As the story unfolded, senators and representatives ran for their lives, Trump supporters stormed the Senate floor, and Secret Service agents pushed Vice President Mike Pence to safety as the crowd chanted for him to hang.
But by dismissing his second impeachment on January 6, 2021, reestablishing his dominance over the GOP and winning consecutive elections despite the many impeachments, Trump avoided paying a meaningful political price for his abuse of democracy. As he won a second consecutive term, he rose from political obscurity to one of the most important figures in American history. Along the way, he showed resilience in efforts to bring him to justice for his abuses of power as a political obstructionist. He will return to the White House as a powerful leader, thanks to a Supreme Court ruling stemming from one of his legal cases that grants the president immunity from prosecution for official acts committed while in office.
Most profoundly, Trump will send a message down the ages that a president who refuses to accept the results of a free and fair election and who instigates an attack on the Capitol can get away with it and regain power.
An affirmation of the will of voters
But the process of affirming Trump’s victory is also a reaffirmation of democracy. And Biden and Harris, in their final acts in office, are restoring the tradition of smooth handovers between administrations that Trump has rejected.
Biden said Sunday that this was intentional.
“If you notice, I reached out to make sure the transition was smooth, that we need to get back to a normal transfer of power,” the president told reporters at the White House.
In a Washington Post op-ed published late Sunday, he also warned of the dangers of forgetting what happened four years ago.
“A relentless effort is underway to rewrite — even erase — the history of that day, to tell us that we didn’t see what we all saw with our own eyes. To dismiss concerns about it as some kind of partisan obsession. To explain it away as a protest that just got out of hand,” Biden wrote, without naming Trump.
“And we should commit to remembering January 6, 2021, every year. To remember it as the day our democracy was tested and won. To remember that democracy, even in America – is not guaranteed,” he continued, adding that he had invited his successor to the White House on the morning of January 20 and that he would attend Trump’s inauguration.
Unlike in 2020, the losers – this time, the Democrats – did not lie about voter fraud, fabricate voter rolls or call for crowds to come to Washington to protest claims of fraudulent ballots.

How voters decided on Trump despite the horror of January 6
Trump, with his bitter anti-immigration rhetoric, has succeeded in painting his turbulent presidency as a kind of lost golden age, despite the scenes of violence and lawlessness he has highlighted at the end.
The country has moved to the right in the 2024 election, toward Trump’s populist nationalism, even in many blue-collar counties and cities. Trump won seven swing states and became the first Republican since 2004 to win the popular vote, even though he fell short of a majority of the electoral vote.
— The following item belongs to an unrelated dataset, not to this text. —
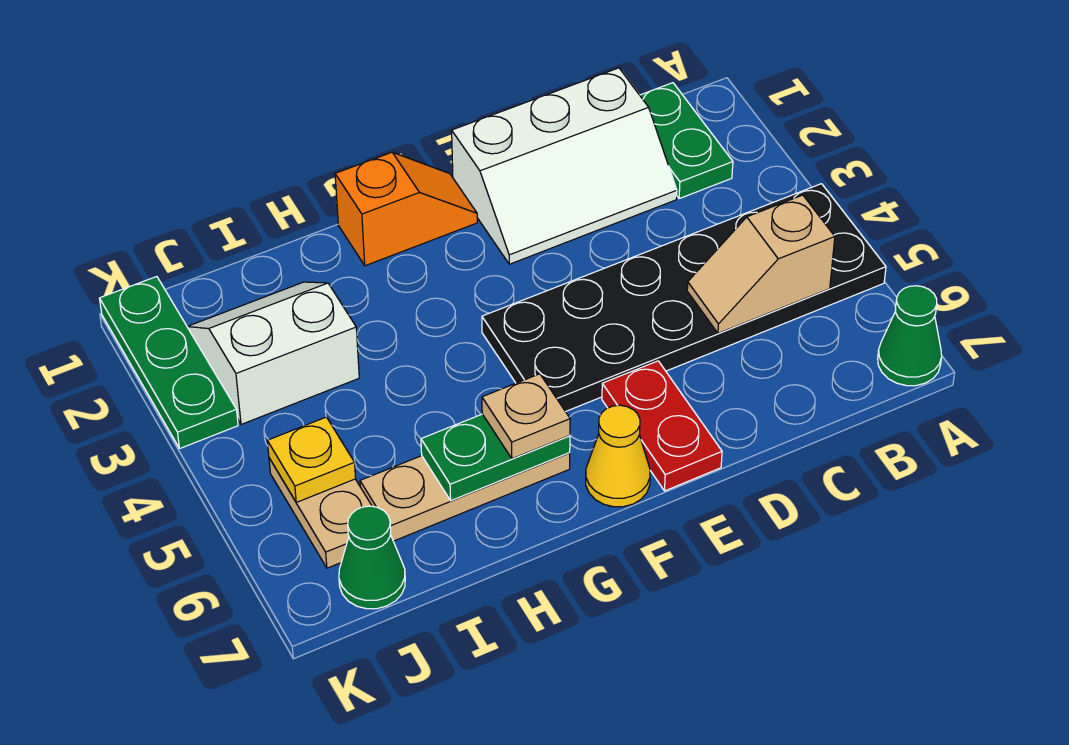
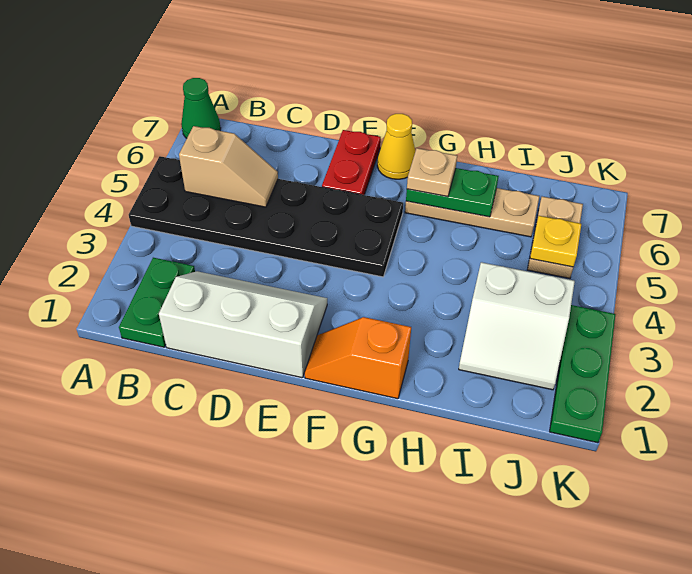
green 1x1 cone [339,506,405,609] -> none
His claim to a historic mandate is exaggerated, but it is unlikely to thwart his promise to use his power to push through mass deportations of undocumented immigrants, retaliate against his political enemies, and attempt to crack down on the media. Republicans now control both the House and Senate and will have the support of a majority of the Supreme Court.
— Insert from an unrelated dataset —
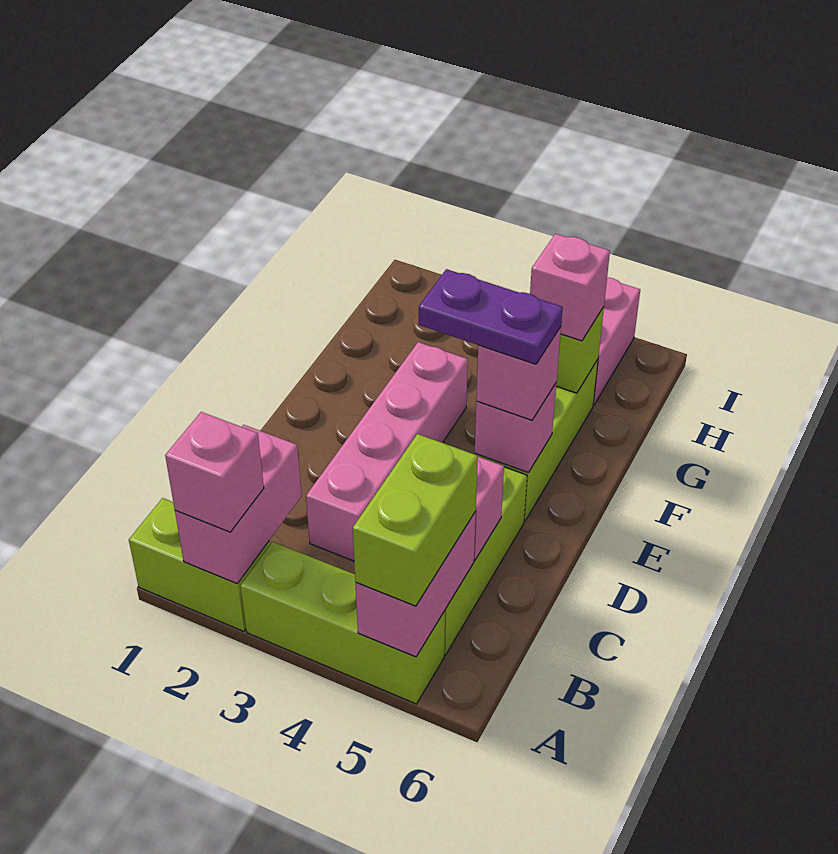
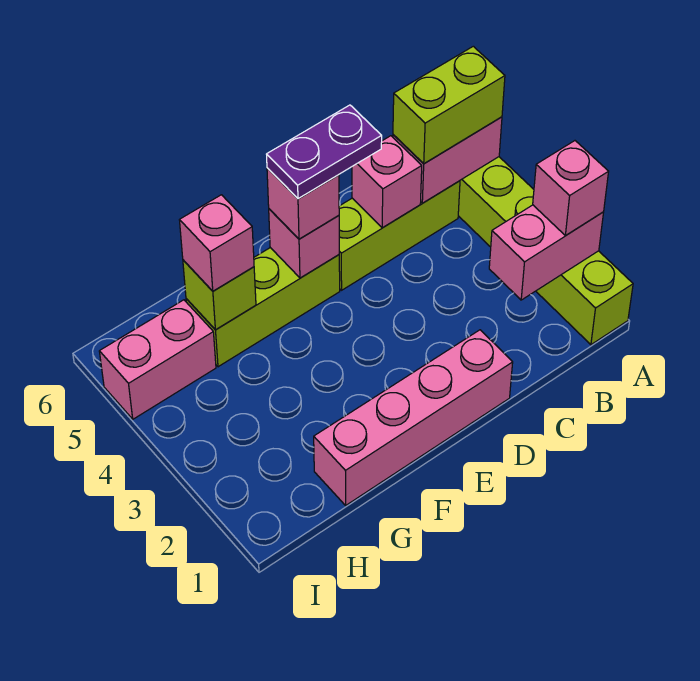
pink 1x4 brick [306,342,468,561] -> pink 1x4 brick moved to [314,330,513,505]
purple 1x2 plate [419,269,563,364] -> purple 1x2 plate turned to [267,105,382,199]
Trump’s victory has left Democrats scrambling for a new message and wondering how they can reconnect with working Americans. And the party is facing the reality that a majority of voters favor a former president who tried to destroy democracy to keep his candidate in power. Enough voters seem to have decided they’d rather have a strong man who voices their grievances than an alternative who warns that Trump is a threat to democracy.